Laputa: the Castle in the Sky (1986)

These days Studio Ghibli is one of the best known names in animation, but in 1986 they were just releasing their first feature: Laputa: the Castle in the Sky. I'll get the basics out of the way first: if you enjoyed any of the other Ghibli films, you'll like this one too. It's got the same heart and feel as their later works, even if the animation is a lot less sumptuous (it's still technically sound and well designed; just not as lush as the more recent stuff).
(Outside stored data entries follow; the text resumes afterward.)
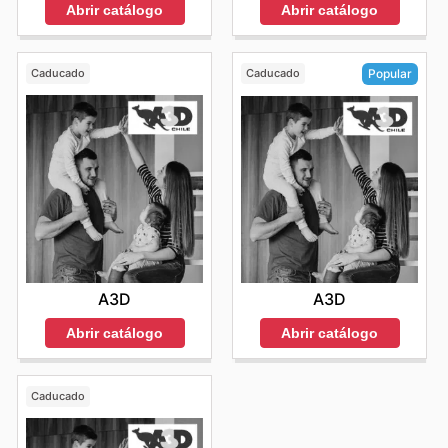
Abrir catálogo
Abrir catálogo
Caducado
Caducado
Popular
A3D
A3D
Abrir catálogo
Abrir catálogo
Caducado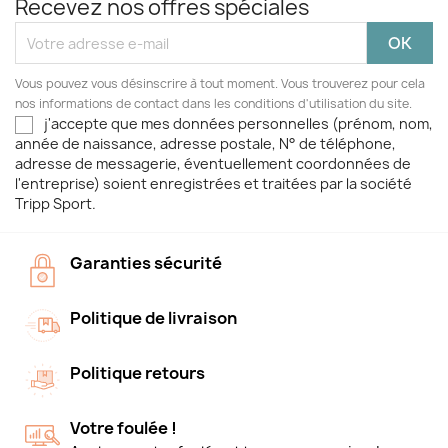
Recevez nos offres spéciales
Vous pouvez vous désinscrire à tout moment. Vous trouverez pour cela
nos informations de contact dans les conditions d'utilisation du site.
j'accepte que mes données personnelles (prénom, nom,
année de naissance, adresse postale, N° de téléphone,
adresse de messagerie, éventuellement coordonnées de
l'entreprise) soient enregistrées et traitées par la société
Tripp Sport.
Garanties sécurité
Politique de livraison
Politique retours
Votre foulée !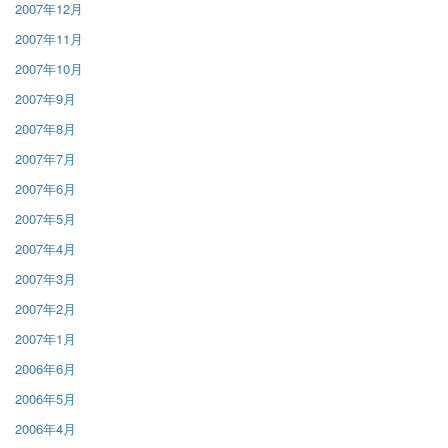
2007年12月
2007年11月
2007年10月
2007年9月
2007年8月
2007年7月
2007年6月
2007年5月
2007年4月
2007年3月
2007年2月
2007年1月
2006年6月
2006年5月
2006年4月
This film also features a lot of the motifs that will commonly appear in films directed by Hayao Miyazaki; themes of flight and flying machines, reverence for nature (and villains who do not value it), an elderly female antagonist who proves more sympathetic than she first appeared, and a young female protagonist. However, although Miyazaki repeats themes, he's generally good about making each film have its own identity, and Laputa doesn't feel like a retread of his other works (nor a mold from which they are cast), despite the elements they share.

Originally conceived in Gulliver's Travels, the island of Laputa floats above the surface of the world, all but inaccessible. The film tracks a young woman, who unknowingly possesses the key to uncovering the flying realm. Various forces want her, and her key, for varying reasons. With the help of a young man she meets, she has to try and prevent Laputa's secrets from falling into the wrong hands. It's a fairly straight-forward family adventure concept, but it's the execution that elevates the film. This is a solid idea, expertly developed and delivered, and - despite being fully two hours long - never dragged or felt tedious to watch.

Glad I finally got around to seeing it!